1982 Voto de la Tarjeta de Evaluaciones
Final passage of the Regulatory Reform Act (S. 1080). We depend on federal agency regulations to implement most of the laws passed by Congress. Environmentalists support genuine reform to make the regulatory process more efficient. But this bill would only have made it more costly and time consuming for agencies to write regulations. Corporate polluters backed the bill because it is in their financial self interest to challenge and delay federal regulations at every level. Public interest groups were united in opposing the bill. Even without this so-called "reform" environmentalists often have trouble getting agencies to move ahead on issuing regulations.
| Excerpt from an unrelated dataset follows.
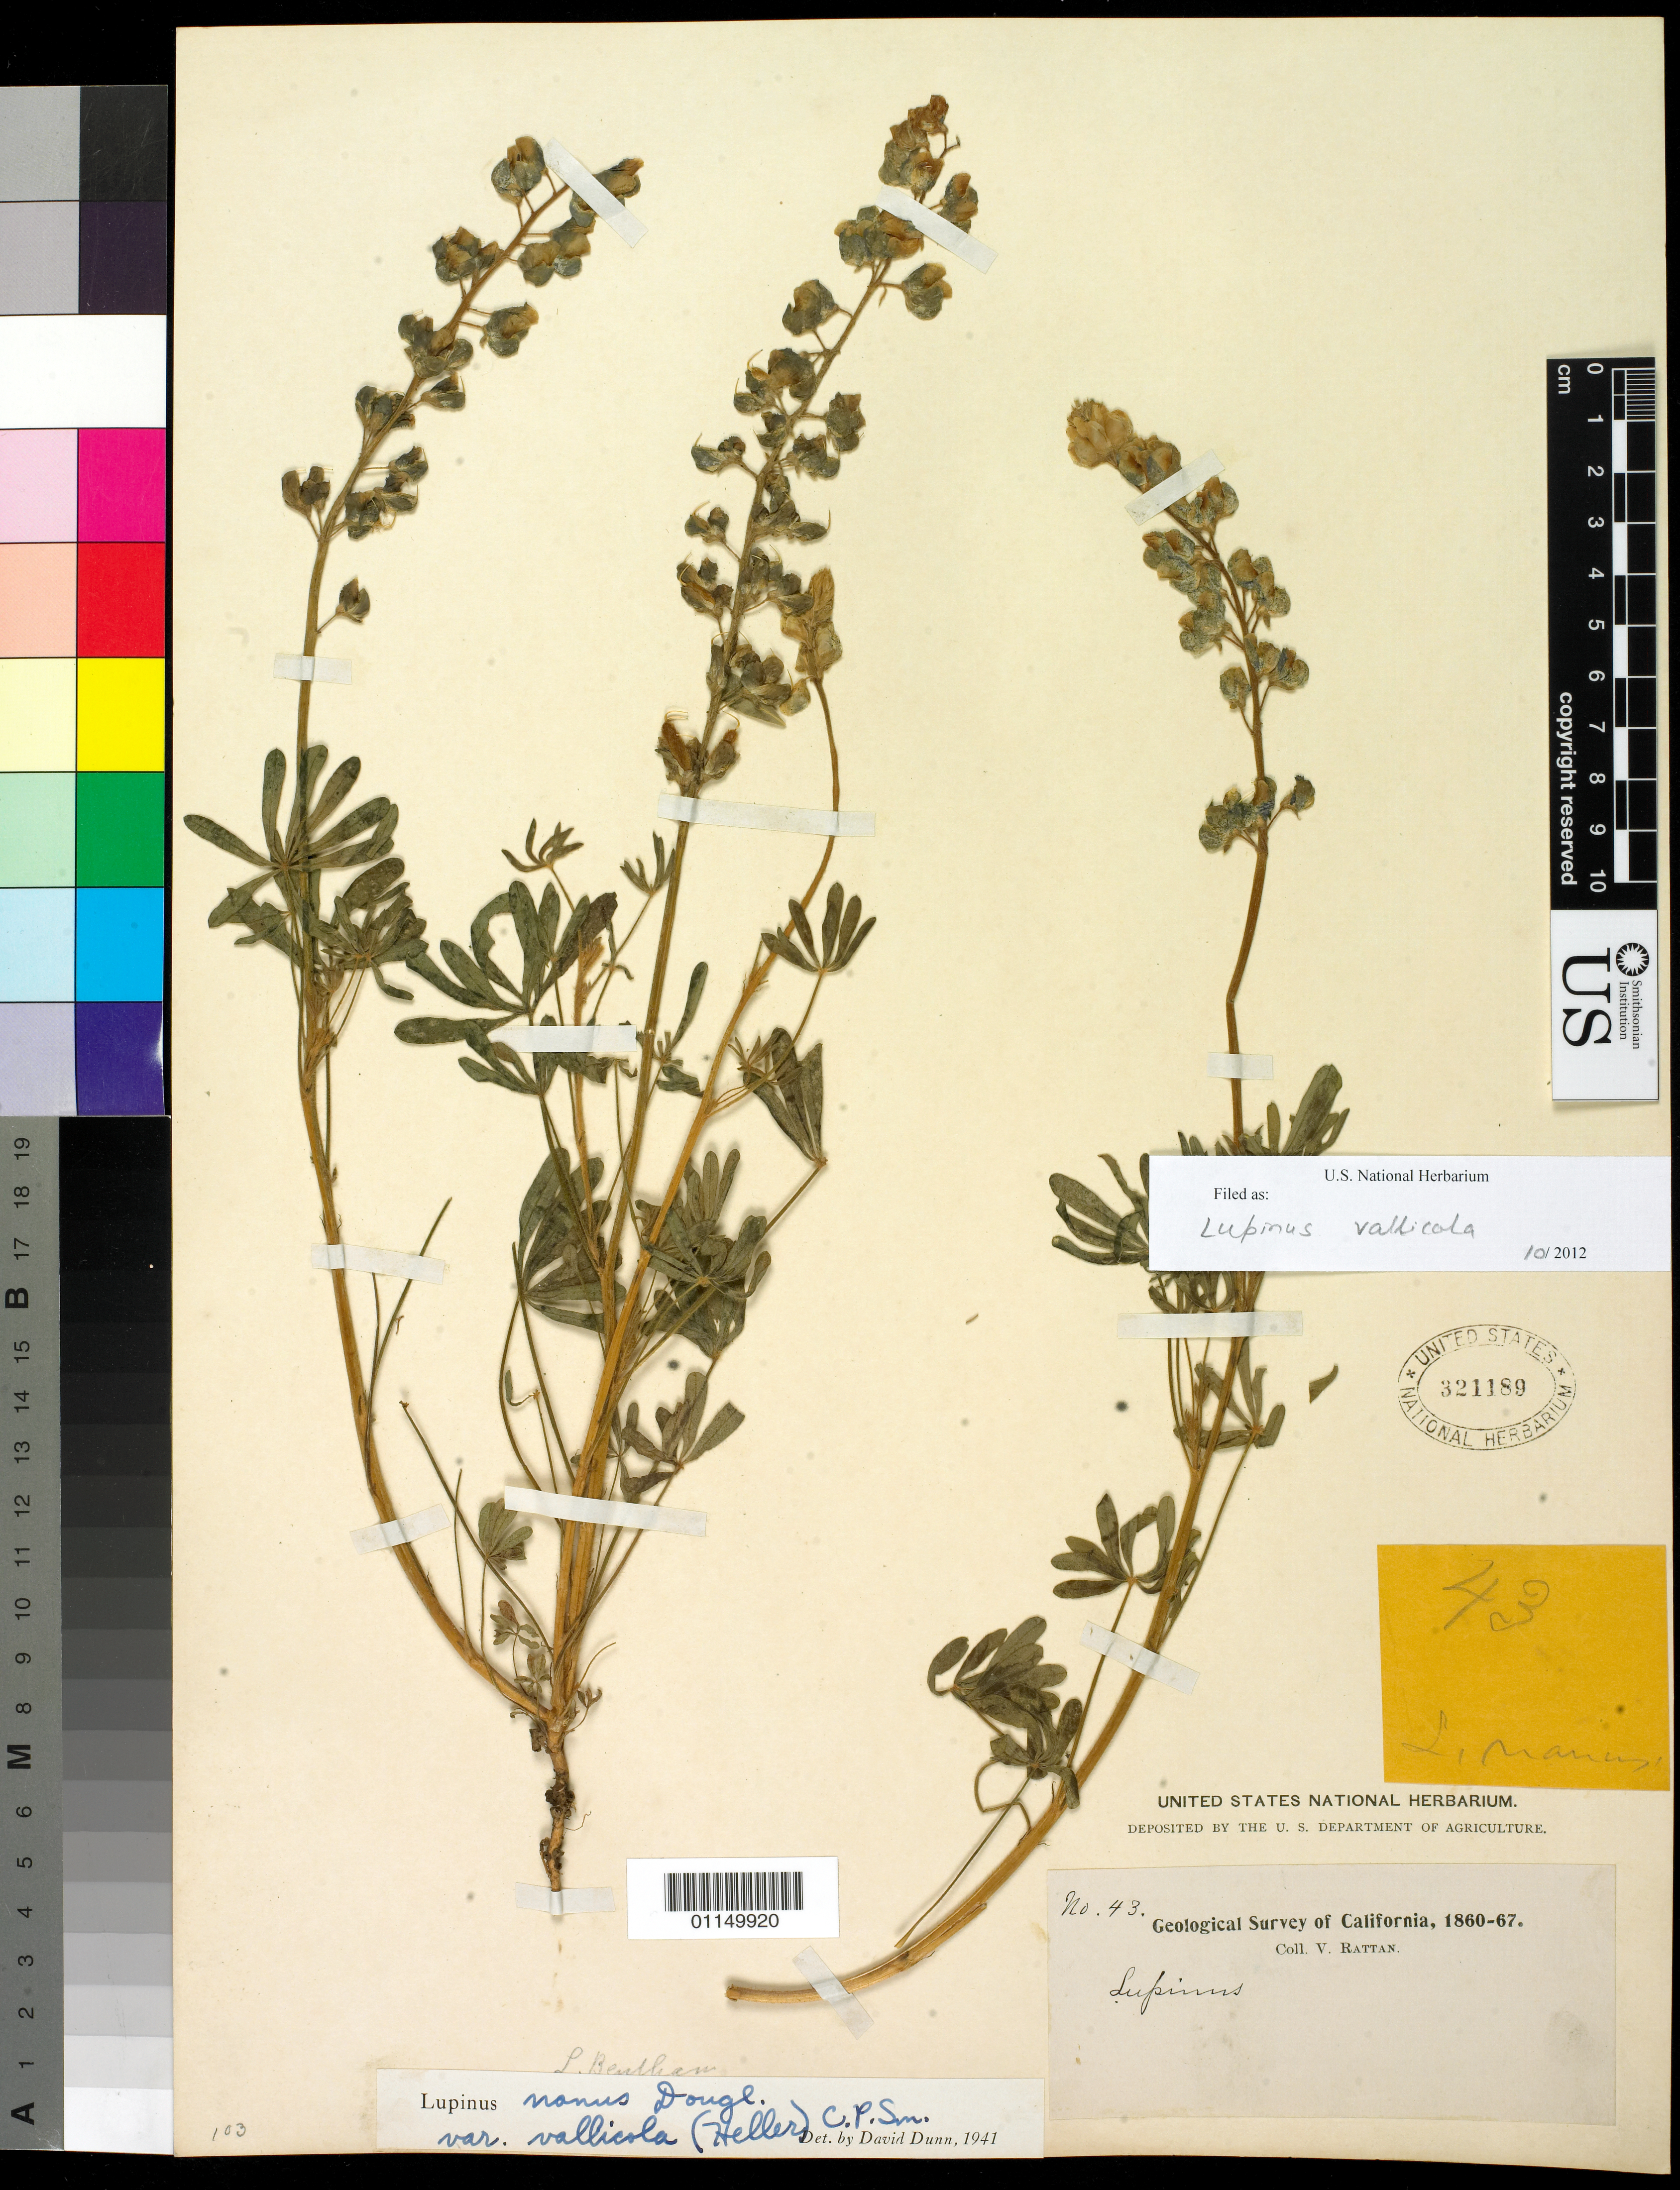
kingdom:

The bill would have tied the hands of agencies like EPA in several ways. It gave sweeping oversight power to the White House Office of Management and Budget, which has no expertise in highly technical environmental regulation and is mainly interested in reducing government spending. It required agencies to prove that the benefits of a major rule would outweigh its costs, even though costs are simple to calculate and benefits such as better health are not easily quantified. It shifted the burden of proof onto the agencies to demonstrate in court that their regulations are necessary, as opposed to the current requirement that challengers prove a rule is unfair. Bill adopted 94-0; March 24, 1982. NO is the pro-environmental vote.
The House Rules Committee blocked a similar bill in the House, and efforts to attach the Senate bill to other House-passed legislation were stymied by objections from Senators Cranston (D-CA), Hart (D-CO), and Metzenbaum (D-OH). Though all three Senators voted for the bill when it passed the Senate in March, they deserve praise for reconsidering their positions and helping to defeat it later in the year.